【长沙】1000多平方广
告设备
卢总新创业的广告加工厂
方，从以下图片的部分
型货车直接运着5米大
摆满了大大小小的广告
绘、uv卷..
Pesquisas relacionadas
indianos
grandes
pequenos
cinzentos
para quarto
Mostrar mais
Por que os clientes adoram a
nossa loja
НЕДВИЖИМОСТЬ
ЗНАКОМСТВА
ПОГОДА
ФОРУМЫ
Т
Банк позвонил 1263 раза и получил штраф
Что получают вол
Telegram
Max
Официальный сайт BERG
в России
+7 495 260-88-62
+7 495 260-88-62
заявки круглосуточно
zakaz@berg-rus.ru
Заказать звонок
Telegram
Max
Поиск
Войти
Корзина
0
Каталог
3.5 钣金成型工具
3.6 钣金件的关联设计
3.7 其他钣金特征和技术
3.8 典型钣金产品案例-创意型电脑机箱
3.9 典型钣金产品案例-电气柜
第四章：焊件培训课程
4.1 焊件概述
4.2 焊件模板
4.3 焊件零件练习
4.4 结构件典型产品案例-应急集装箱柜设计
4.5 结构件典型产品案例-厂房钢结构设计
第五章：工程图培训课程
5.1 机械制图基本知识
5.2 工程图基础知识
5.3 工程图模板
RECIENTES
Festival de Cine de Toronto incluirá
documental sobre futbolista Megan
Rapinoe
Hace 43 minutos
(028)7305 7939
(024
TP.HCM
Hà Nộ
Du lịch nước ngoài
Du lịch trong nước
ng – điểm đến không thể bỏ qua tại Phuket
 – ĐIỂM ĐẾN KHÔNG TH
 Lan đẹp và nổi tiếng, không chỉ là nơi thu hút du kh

§ **Exercise**:
Set down all of the lines above word for word, keeping their order and line breaks.

§ **Solution to this problem**:
【长沙】1000多平方广
告设备
卢总新创业的广告加工厂
方，从以下图片的部分
型货车直接运着5米大
摆满了大大小小的广告
绘、uv卷..
Pesquisas relacionadas
indianos
grandes
pequenos
cinzentos
para quarto
Mostrar mais
Por que os clientes adoram a
nossa loja
НЕДВИЖИМОСТЬ
ЗНАКОМСТВА
ПОГОДА
ФОРУМЫ
Т
Банк позвонил 1263 раза и получил штраф
Что получают вол
Telegram
Max
Официальный сайт BERG
в России
+7 495 260-88-62
+7 495 260-88-62
заявки круглосуточно
zakaz@berg-rus.ru
Заказать звонок
Telegram
Max
Поиск
Войти
Корзина
0
Каталог
3.5 钣金成型工具
3.6 钣金件的关联设计
3.7 其他钣金特征和技术
3.8 典型钣金产品案例-创意型电脑机箱
3.9 典型钣金产品案例-电气柜
第四章：焊件培训课程
4.1 焊件概述
4.2 焊件模板
4.3 焊件零件练习
4.4 结构件典型产品案例-应急集装箱柜设计
4.5 结构件典型产品案例-厂房钢结构设计
第五章：工程图培训课程
5.1 机械制图基本知识
5.2 工程图基础知识
5.3 工程图模板
RECIENTES
Festival de Cine de Toronto incluirá
documental sobre futbolista Megan
Rapinoe
Hace 43 minutos
(028)7305 7939
(024
TP.HCM
Hà Nộ
Du lịch nước ngoài
Du lịch trong nước
ng – điểm đến không thể bỏ qua tại Phuket
 – ĐIỂM ĐẾN KHÔNG TH
 Lan đẹp và nổi tiếng, không chỉ là nơi thu hút du kh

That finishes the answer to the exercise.